When I was a kid, I never saw the hidden meaning to the shows that would run on our basic cable subscription (Captain Planet is trying to indoctrinate us to donate to the Sierra Club and hate corporations? What? I thought it was just about a creepy looking X-Men reject). But now that I’m older and have kids of my own, I’ve realized that everyone one of these shows has an agenda. Yes, even the happy-go-lucky, family friendly Jake and the Neverland Pirates.

The show seems fine on its face. Disney has taken a concept about real life thieving, raping, and pillaging monsters, then put it through the wash so many times that it has turned into a kinder, friendlier version than even what they spat out in Pirates of the Caribbean (ride or movie–take your pick).

Add in two funny looking pirates that sing and dance to the antics of an emasculated Capt’n Hook as he tries to play the schoolyard bully to the cool kids on campus, and you’ve got a show.

JAKE AND THE NEVER LAND PIRATES - "Mystery of the Missing Treasure" - Jake and his friends search for the culprit who stole the Team Treasure Chest from Pirate Island Beach. This episode of "Jake and the Never Land Pirates" airs Friday, January 3 (8:30 AM - 9:00 AM ET/PT), on Disney Junior. (DISNEY JUNIOR) MR. SMEE, SHARKY, BONES, CAPTAIN HOOK, IZZY, SKULLY, JAKE, CUBBY

A highly predicable, repetitive show, certainly, but they’re not aiming to entertain Rhode Scholars here.

Like I said before, there’s always a hidden agenda. With Jake and the Neverland Pirates, the scales have finally fallen from my eyes. Let me break it down for you.

Pirates are the worst.

I’m talking real pirates, of course. The kind of pirate that captures your ship and makes you take a long walk off a short plank. Watching a band of marauding pirates inch closer and closer to your majestic vessel would be a nightmare that only the best horror stories can emulate.

You know what else is the worst (and yes, I know that listing two items as “the worst” severely degrades the meaning of that word)?

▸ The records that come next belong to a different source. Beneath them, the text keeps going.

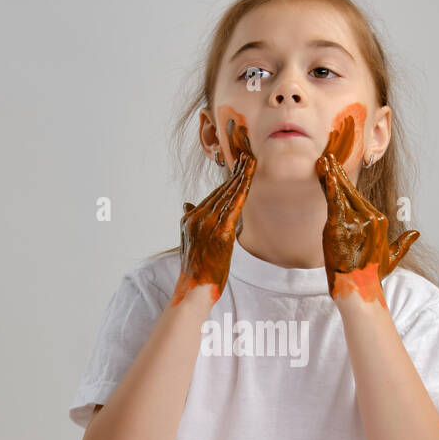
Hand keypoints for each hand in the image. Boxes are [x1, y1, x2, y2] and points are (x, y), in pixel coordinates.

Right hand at [170, 118, 256, 304]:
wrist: (194, 289)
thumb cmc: (196, 270)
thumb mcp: (188, 242)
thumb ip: (189, 222)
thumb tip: (187, 204)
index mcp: (190, 218)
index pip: (214, 194)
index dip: (228, 178)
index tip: (238, 163)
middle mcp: (197, 217)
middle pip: (221, 189)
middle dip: (236, 170)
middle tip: (247, 150)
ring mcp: (207, 224)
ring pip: (228, 193)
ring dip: (241, 174)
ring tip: (251, 158)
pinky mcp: (220, 232)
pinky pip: (234, 205)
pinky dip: (242, 188)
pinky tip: (250, 177)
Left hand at [316, 115, 417, 302]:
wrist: (359, 290)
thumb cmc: (373, 276)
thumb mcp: (392, 258)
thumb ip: (404, 243)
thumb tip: (416, 233)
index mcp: (380, 220)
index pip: (359, 197)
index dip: (348, 183)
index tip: (339, 169)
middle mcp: (370, 217)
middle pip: (351, 190)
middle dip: (340, 172)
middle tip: (330, 155)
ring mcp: (355, 221)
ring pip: (341, 192)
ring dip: (332, 173)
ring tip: (325, 158)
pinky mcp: (340, 226)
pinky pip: (333, 201)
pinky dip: (330, 185)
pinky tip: (326, 171)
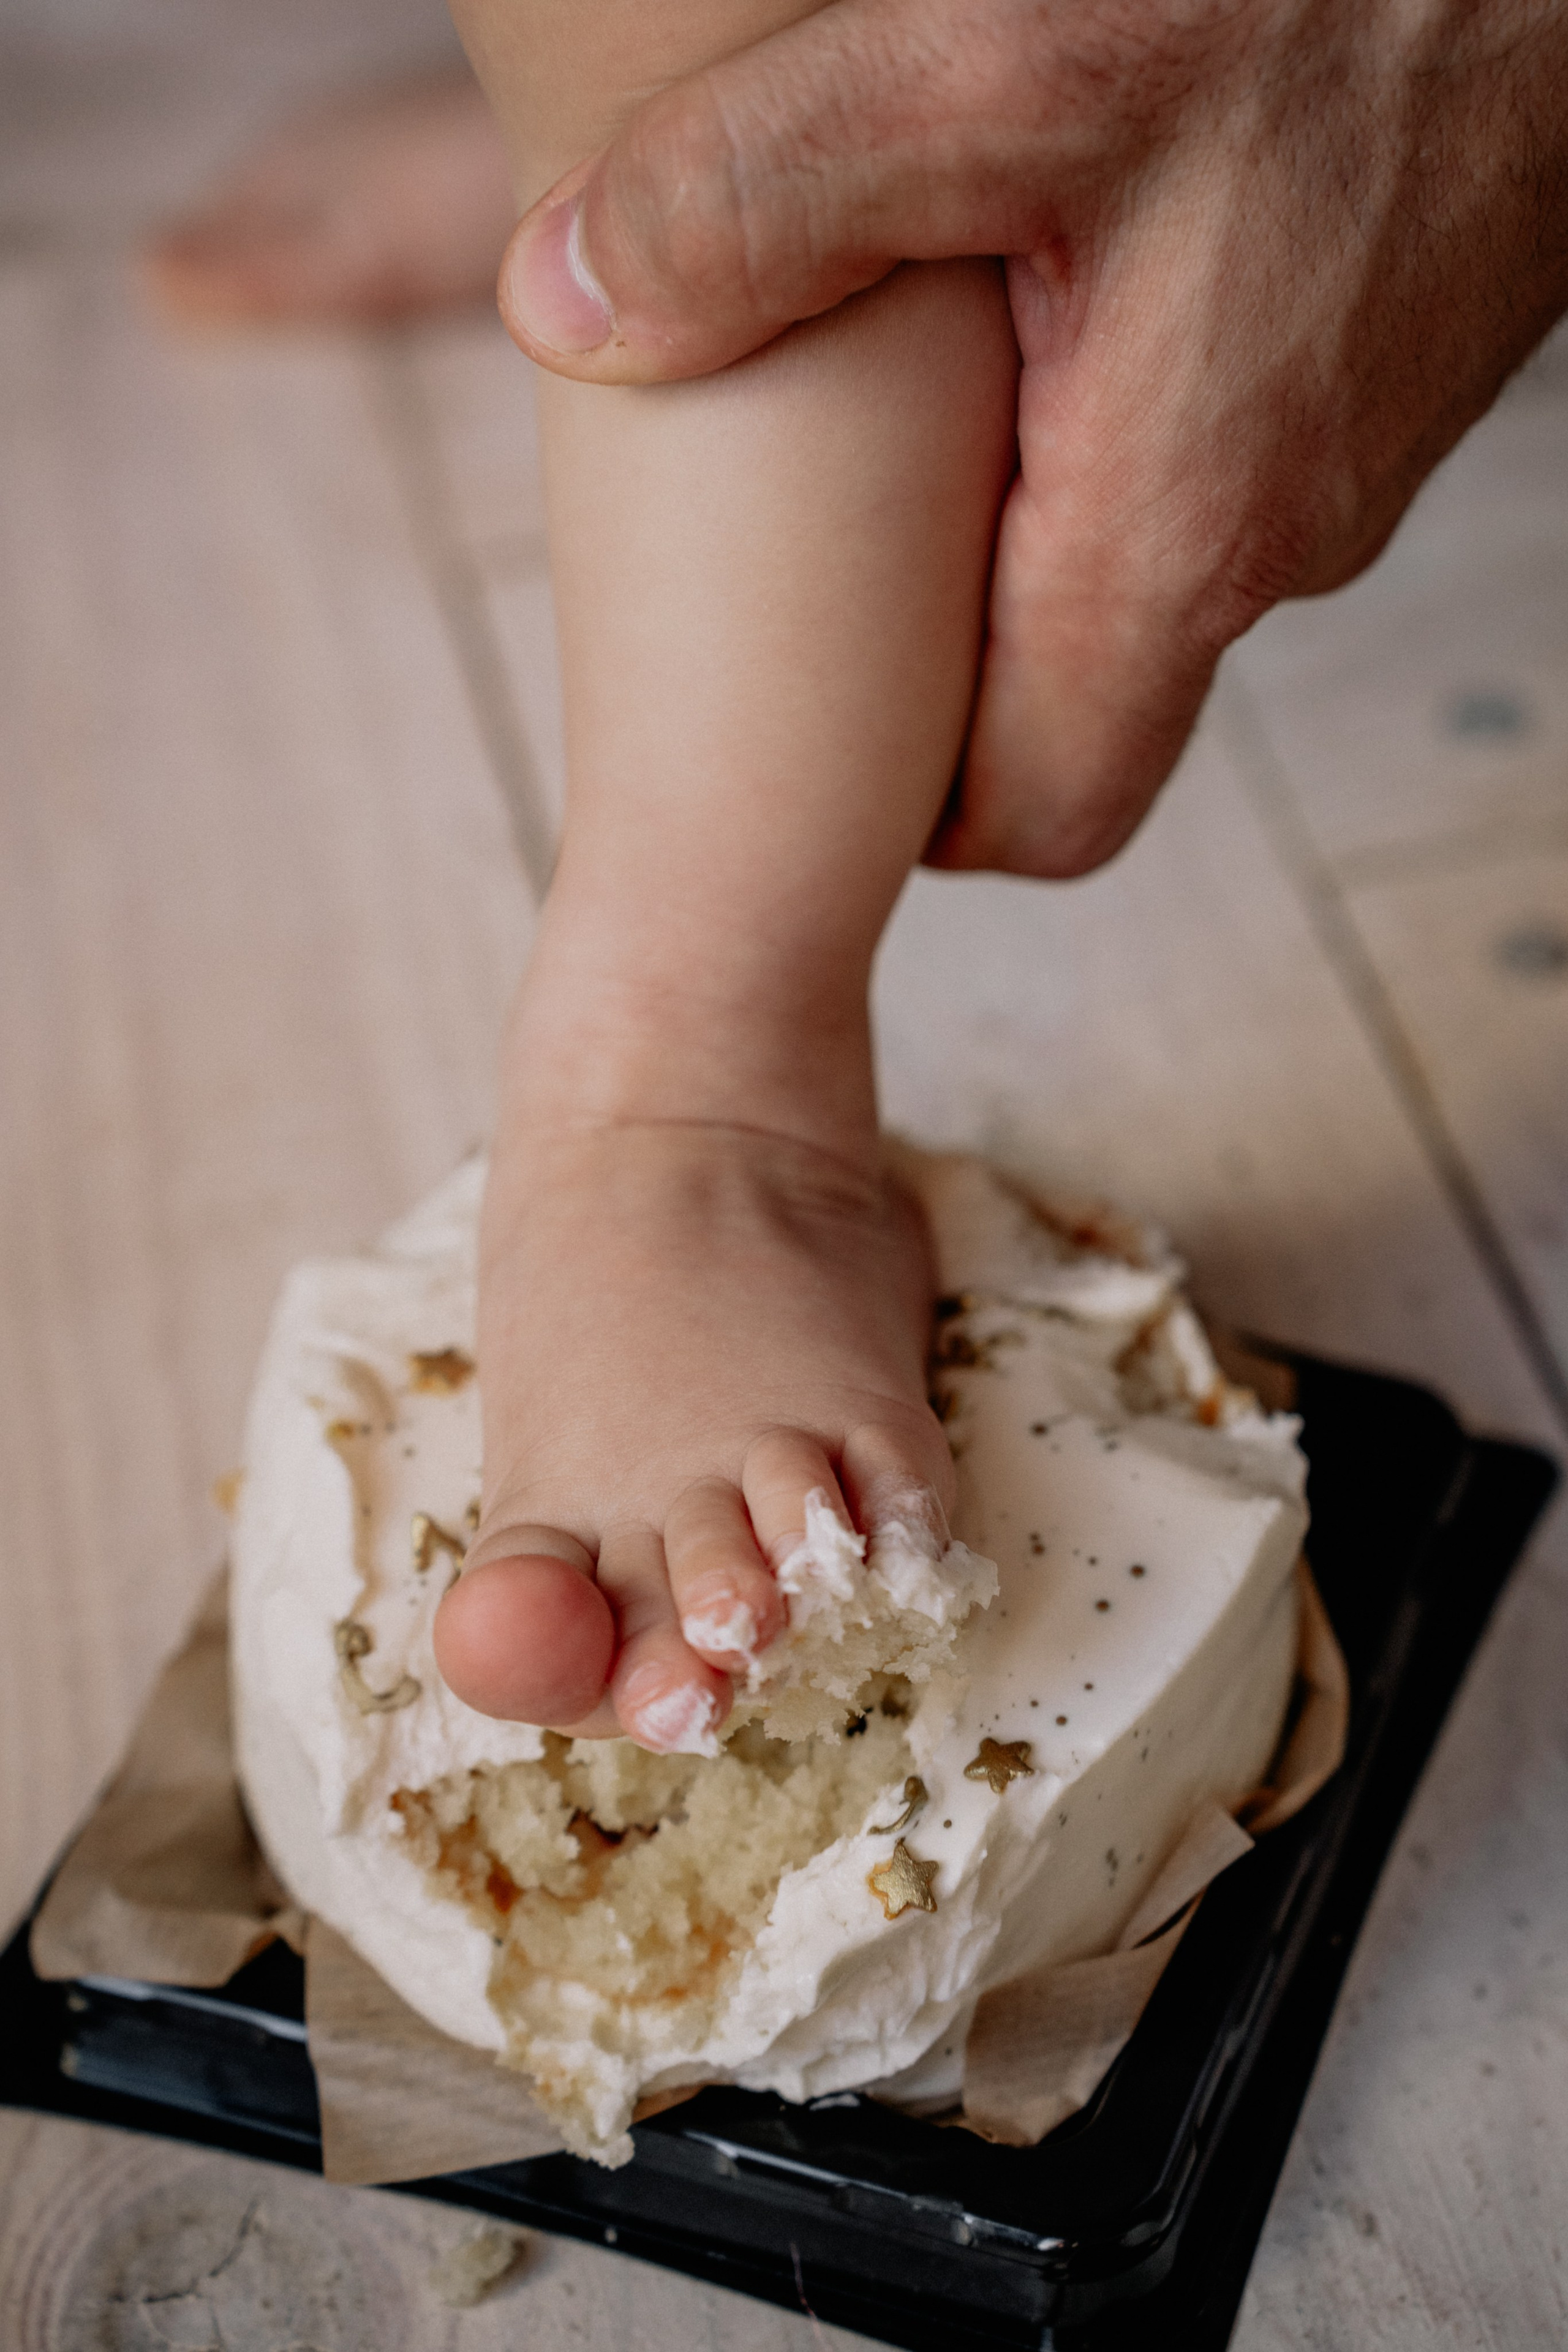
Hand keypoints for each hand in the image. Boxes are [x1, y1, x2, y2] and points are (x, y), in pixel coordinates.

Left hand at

It shouldn’t have taken me so long to see the connection. Pirates steal your money, sometimes at the behest of the government (though the government lovingly renames them Privateers). Lawyers steal your money, sometimes at the behest of government (though the government lovingly renames them Prosecutors). I mean, right there is enough of a connection to convince the Twitter mob.

There’s more, though. In every episode, Jake and his band discover something great that they’d willingly share with everyone, a clear reference to Equal Protection under a law written by We The People. Cap’n Hook, however, has no desire to share, and attempts to take the goods away from Jake and his friends, symbolic of lawyers and politicians (the majority of which are lawyers, which I’m sure is no coincidence) manipulating the plain language of the law to support their bloated way of life.

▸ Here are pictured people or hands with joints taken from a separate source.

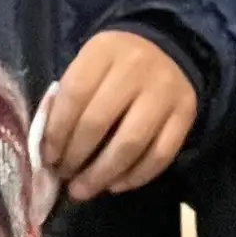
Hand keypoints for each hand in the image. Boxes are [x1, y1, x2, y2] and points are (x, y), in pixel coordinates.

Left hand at [40, 30, 198, 201]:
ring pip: (130, 144)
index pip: (74, 95)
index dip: (57, 131)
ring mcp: (164, 91)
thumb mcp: (89, 64)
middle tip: (65, 176)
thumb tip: (52, 150)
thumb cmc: (115, 64)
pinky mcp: (186, 112)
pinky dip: (136, 176)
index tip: (49, 157)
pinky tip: (116, 185)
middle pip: (98, 122)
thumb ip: (69, 99)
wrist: (168, 46)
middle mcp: (136, 68)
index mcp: (105, 50)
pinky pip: (160, 154)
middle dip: (76, 157)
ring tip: (84, 190)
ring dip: (102, 174)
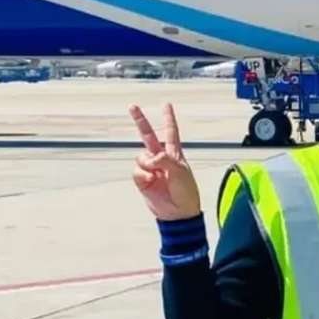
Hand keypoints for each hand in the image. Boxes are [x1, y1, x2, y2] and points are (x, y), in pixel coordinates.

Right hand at [130, 103, 201, 220]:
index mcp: (174, 154)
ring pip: (140, 157)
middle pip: (148, 135)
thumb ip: (166, 160)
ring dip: (147, 164)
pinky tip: (150, 182)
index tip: (167, 105)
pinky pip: (136, 171)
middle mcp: (161, 158)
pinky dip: (142, 175)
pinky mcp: (142, 180)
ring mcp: (150, 169)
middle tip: (132, 106)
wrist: (178, 213)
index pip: (171, 132)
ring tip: (157, 175)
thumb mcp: (180, 172)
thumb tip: (150, 158)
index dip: (168, 118)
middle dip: (140, 120)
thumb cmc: (185, 192)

Like my high school English teacher would say when he spouted off a connection that nobody else in the class got, “it’s just too obvious.”

Just seeing a link isn’t enough, though. A good kids show is filled with propaganda, so what is the secret meaning behind these lawyers running around?

That took a little longer for me to find. Finally, it was the age of the pirates that gave it away. Jake and his band are young and idealistic, still believing they can be pirates (or lawyers) without descending into the corrupt practices of their forebears. Cap’n Hook is the veteran, the cynical old man who has tossed aside any hope of the world being fair, who has decided that the only way to get ahead is to make it all about him.

The two groups belong in the same profession, and they meet together every episode (no word if the creators originally had the singing pirates belting out tunes at a karaoke bar at a pirate networking event). They are friendly to each other, even though the old veteran sees the newcomers with derision, and the newcomers see the old veteran with contempt. Their world views are too different for them to be anything approaching friends.

At the end of each episode, the creators give naive hope to the preschoolers glued to the TV screen. Jake and his band ultimately use pixie dust to save the day, something they are told to use as a last resort. The pixie dust is obviously the Supreme Court. Because Jake is the hero, the SCOTUS always sides with them, giving these young whelps wings of excitement.

And that’s the message: many lawyers descend so far that they only see a sucky, self interested world. But you, dear children, can be better. There’s a lot to love, so love it well.

Unfortunately, like all good propaganda, it’s based on a lie. In twenty years, Jake will be just like Cap’n Hook: bitter, angry, and selfish, stealing all the good clients and interpreting all the best laws so they pad only his personal treasure chest.

But maybe, just maybe, Jake will be a little less incompetent when he gets there.